<<<<
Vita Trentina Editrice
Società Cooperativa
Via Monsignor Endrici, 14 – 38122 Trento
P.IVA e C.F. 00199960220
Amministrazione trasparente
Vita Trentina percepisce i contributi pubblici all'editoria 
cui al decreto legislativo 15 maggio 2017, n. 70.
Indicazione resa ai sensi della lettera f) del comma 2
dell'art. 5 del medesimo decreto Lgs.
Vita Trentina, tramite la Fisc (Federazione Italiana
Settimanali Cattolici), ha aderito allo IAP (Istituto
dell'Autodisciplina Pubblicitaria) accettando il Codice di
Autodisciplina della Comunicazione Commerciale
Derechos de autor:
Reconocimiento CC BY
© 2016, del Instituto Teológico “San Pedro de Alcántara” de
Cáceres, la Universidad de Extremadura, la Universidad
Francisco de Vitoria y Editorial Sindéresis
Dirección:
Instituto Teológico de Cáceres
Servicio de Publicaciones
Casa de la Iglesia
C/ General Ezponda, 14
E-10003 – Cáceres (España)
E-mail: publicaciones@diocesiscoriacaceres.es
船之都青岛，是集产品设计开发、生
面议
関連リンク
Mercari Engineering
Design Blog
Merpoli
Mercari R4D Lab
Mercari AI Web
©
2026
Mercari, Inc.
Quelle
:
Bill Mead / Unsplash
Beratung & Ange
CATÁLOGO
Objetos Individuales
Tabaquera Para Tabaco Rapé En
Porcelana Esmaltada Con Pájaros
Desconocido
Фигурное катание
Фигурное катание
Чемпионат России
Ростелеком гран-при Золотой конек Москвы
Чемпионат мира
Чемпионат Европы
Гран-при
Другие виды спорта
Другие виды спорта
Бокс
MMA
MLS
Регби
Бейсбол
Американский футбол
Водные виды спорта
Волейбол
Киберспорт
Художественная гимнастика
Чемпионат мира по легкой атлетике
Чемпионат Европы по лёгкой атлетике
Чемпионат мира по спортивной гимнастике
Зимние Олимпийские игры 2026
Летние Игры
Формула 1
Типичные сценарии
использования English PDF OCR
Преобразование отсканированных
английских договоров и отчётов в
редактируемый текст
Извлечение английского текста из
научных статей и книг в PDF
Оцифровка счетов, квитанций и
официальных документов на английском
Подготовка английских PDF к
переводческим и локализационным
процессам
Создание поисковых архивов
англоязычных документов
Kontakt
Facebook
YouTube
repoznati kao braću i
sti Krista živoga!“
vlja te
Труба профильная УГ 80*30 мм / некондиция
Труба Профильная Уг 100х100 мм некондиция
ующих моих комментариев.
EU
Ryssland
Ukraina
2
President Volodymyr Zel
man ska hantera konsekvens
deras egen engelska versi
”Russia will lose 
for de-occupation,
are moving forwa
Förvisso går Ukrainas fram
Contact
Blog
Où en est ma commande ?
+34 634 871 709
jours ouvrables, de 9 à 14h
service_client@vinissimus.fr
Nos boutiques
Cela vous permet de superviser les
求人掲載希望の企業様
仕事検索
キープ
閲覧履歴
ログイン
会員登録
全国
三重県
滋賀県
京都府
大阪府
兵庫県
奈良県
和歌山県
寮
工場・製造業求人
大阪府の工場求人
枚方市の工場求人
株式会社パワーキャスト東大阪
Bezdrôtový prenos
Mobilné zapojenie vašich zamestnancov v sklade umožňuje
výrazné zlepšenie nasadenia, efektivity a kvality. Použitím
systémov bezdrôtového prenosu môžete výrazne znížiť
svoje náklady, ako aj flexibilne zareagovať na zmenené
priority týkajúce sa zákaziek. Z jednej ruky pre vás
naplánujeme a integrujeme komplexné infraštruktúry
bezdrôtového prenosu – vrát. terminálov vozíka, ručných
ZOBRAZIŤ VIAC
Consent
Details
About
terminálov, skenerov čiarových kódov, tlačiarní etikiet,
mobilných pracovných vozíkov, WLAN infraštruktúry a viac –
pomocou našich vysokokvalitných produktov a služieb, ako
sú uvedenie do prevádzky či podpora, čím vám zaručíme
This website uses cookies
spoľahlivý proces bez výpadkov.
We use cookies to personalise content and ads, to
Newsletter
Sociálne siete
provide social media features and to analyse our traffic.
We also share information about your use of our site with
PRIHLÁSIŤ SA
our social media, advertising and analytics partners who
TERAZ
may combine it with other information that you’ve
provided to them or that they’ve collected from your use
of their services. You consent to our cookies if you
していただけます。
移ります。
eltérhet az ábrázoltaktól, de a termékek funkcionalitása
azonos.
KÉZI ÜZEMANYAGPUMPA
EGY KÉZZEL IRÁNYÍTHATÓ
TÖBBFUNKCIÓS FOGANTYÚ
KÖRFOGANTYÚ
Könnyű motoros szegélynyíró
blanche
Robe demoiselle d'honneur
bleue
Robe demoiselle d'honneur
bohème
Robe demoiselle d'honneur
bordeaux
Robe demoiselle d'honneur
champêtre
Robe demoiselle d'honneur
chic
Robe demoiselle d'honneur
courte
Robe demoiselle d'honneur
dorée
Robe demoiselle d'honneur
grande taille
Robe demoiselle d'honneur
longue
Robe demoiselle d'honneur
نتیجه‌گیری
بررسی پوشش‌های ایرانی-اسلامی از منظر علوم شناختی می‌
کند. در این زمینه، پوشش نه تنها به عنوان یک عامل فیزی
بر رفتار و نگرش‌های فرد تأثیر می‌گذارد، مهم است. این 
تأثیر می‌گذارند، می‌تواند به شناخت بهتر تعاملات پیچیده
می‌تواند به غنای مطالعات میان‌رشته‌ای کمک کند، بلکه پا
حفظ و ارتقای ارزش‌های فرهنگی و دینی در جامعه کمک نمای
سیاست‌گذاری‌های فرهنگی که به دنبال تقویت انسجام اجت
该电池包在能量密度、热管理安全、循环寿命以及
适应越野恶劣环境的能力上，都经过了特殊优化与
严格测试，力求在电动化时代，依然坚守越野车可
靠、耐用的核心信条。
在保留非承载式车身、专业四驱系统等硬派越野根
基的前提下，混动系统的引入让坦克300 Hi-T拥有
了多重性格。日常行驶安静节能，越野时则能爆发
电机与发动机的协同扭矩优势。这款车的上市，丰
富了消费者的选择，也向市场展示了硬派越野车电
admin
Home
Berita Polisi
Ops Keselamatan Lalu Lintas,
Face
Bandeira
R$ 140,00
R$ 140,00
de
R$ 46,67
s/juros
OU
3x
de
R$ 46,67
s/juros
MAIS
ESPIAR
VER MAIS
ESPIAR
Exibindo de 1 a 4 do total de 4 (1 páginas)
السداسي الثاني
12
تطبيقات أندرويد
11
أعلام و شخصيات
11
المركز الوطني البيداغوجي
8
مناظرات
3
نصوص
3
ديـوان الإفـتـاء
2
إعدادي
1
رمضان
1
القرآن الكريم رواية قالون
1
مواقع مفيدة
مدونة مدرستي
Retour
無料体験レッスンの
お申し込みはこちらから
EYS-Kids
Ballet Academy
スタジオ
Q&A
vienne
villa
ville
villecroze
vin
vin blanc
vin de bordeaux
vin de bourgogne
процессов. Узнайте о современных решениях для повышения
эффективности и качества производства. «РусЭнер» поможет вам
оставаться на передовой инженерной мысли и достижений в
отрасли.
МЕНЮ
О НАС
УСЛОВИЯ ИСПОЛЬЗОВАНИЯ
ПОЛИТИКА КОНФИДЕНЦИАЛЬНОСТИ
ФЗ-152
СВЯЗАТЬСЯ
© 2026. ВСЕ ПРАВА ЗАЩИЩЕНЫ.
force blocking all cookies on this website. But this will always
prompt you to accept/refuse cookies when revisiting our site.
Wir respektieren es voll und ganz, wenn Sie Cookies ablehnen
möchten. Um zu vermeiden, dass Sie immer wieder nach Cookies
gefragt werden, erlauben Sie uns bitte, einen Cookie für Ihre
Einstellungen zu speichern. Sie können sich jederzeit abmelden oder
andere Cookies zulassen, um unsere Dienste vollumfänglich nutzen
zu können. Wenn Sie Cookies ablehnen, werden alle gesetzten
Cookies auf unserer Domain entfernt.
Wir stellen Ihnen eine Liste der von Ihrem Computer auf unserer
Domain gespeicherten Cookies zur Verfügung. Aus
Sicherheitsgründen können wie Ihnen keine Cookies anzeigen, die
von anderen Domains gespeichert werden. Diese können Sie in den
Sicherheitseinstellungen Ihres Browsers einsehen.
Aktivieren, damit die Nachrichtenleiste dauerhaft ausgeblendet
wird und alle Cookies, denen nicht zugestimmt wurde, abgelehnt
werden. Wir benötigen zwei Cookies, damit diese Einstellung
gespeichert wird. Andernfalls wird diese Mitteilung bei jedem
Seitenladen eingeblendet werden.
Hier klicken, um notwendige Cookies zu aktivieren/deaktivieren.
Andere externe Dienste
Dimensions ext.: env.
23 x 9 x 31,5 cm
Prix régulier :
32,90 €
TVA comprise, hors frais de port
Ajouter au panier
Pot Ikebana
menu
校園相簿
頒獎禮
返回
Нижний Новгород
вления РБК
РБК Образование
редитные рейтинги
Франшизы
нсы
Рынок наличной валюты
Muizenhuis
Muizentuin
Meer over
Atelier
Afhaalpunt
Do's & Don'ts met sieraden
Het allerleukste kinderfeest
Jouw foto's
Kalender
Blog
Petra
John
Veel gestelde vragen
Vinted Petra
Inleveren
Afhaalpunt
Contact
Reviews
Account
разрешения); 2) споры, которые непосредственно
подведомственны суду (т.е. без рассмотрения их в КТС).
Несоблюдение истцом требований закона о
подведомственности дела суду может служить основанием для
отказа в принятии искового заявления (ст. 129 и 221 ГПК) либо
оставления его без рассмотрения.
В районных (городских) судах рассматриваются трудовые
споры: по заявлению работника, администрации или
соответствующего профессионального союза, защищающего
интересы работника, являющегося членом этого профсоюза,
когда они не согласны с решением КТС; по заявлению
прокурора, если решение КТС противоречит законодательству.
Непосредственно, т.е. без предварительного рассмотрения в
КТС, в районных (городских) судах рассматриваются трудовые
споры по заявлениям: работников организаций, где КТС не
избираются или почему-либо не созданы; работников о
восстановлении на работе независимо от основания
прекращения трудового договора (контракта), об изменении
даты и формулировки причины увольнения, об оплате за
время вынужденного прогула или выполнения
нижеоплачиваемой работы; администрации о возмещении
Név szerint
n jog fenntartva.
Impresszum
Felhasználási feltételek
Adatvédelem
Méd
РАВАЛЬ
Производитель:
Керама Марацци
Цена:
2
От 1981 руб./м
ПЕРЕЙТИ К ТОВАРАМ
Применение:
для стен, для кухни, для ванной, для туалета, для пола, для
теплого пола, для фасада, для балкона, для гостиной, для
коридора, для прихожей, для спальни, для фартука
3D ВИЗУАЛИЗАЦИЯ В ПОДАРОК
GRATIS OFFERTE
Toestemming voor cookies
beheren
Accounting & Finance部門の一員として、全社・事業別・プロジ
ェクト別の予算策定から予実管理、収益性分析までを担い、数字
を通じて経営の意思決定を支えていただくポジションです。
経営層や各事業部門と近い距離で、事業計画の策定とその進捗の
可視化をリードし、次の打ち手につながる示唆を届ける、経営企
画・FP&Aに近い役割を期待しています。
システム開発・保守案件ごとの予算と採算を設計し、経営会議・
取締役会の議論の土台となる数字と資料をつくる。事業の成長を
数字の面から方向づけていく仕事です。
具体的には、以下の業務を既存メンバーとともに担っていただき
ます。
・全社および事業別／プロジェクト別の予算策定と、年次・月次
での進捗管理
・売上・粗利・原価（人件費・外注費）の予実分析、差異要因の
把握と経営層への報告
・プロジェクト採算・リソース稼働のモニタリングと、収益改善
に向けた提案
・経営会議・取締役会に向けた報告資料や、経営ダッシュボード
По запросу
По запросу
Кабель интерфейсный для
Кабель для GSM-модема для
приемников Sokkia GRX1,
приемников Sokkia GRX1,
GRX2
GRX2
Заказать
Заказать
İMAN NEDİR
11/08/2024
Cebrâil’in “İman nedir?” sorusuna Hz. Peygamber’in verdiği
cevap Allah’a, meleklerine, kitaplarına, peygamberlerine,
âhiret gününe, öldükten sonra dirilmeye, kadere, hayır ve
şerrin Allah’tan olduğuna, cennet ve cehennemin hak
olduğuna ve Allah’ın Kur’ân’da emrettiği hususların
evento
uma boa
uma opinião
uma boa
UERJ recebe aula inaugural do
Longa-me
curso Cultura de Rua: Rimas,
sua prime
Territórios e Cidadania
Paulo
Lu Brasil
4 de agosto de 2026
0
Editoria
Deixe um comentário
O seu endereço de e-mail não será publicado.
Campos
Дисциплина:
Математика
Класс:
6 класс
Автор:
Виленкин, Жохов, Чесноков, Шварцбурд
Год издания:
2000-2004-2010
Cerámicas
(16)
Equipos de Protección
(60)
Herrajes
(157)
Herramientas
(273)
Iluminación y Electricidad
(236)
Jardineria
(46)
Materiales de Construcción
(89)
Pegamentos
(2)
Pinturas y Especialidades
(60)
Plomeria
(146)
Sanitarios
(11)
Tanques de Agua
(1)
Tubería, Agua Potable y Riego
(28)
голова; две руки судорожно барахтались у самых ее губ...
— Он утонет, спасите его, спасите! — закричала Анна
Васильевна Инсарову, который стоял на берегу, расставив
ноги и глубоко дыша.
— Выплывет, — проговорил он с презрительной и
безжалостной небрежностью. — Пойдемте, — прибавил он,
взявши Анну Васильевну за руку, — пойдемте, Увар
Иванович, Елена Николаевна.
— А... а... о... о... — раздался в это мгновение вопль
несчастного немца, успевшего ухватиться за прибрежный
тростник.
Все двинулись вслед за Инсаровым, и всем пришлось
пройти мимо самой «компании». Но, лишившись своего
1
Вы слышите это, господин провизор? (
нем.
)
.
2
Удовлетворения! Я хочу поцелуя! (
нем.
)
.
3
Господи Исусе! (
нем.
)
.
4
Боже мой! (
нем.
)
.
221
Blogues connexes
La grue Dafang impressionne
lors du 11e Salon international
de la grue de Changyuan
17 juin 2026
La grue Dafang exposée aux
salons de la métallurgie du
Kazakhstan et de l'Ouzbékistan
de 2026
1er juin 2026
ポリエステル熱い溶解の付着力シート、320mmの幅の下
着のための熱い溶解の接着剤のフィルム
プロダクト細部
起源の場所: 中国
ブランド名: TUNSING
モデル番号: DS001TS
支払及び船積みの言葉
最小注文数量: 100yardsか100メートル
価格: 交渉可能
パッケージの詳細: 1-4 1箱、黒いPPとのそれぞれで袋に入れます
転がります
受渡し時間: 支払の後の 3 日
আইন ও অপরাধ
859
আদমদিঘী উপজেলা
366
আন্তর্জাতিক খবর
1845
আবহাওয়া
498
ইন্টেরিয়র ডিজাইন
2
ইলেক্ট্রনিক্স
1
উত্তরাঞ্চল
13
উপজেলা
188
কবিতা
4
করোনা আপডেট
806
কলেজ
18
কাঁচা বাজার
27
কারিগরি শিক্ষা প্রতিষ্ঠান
>>>>
• **EXERCISE REQUIREMENTS**: Edit the data from its first line up to and including the line containing "Оцифровка счетов, квитанций и" by replacing "Design Blog" with "Tech Blog". Leave everything else unchanged, and present only those lines.

• **EXERCISE SOLUTION**:
Vita Trentina Editrice
Società Cooperativa
Via Monsignor Endrici, 14 – 38122 Trento
P.IVA e C.F. 00199960220
Amministrazione trasparente
Vita Trentina percepisce i contributi pubblici all'editoria 
cui al decreto legislativo 15 maggio 2017, n. 70.
Indicazione resa ai sensi della lettera f) del comma 2
dell'art. 5 del medesimo decreto Lgs.
Vita Trentina, tramite la Fisc (Federazione Italiana
Settimanali Cattolici), ha aderito allo IAP (Istituto
dell'Autodisciplina Pubblicitaria) accettando il Codice di
Autodisciplina della Comunicazione Commerciale
Derechos de autor:
Reconocimiento CC BY
© 2016, del Instituto Teológico “San Pedro de Alcántara” de
Cáceres, la Universidad de Extremadura, la Universidad
Francisco de Vitoria y Editorial Sindéresis
Dirección:
Instituto Teológico de Cáceres
Servicio de Publicaciones
Casa de la Iglesia
C/ General Ezponda, 14
E-10003 – Cáceres (España)
E-mail: publicaciones@diocesiscoriacaceres.es
船之都青岛，是集产品设计开发、生
面议
関連リンク
Mercari Engineering
Tech Blog
Merpoli
Mercari R4D Lab
Mercari AI Web
©
2026
Mercari, Inc.
Quelle
:
Bill Mead / Unsplash
Beratung & Ange
CATÁLOGO
Objetos Individuales
Tabaquera Para Tabaco Rapé En
Porcelana Esmaltada Con Pájaros
Desconocido
Фигурное катание
Фигурное катание
Чемпионат России
Ростелеком гран-при Золотой конек Москвы
Чемпионат мира
Чемпионат Европы
Гран-при
Другие виды спорта
Другие виды спорта
Бокс
MMA
MLS
Регби
Бейсбол
Американский футбол
Водные виды спорта
Волейбол
Киберспорт
Художественная гимнастика
Чемпионат мира по легкой атлетике
Чемпионат Европы по лёгкой атлетике
Чемпионат мира по спортивной гимнастике
Зимние Олимпийские игры 2026
Летние Игры
Формула 1
Типичные сценарии
использования English PDF OCR
Преобразование отсканированных
английских договоров и отчётов в
редактируемый текст
Извлечение английского текста из
научных статей и книг в PDF
Оцифровка счетов, квитанций и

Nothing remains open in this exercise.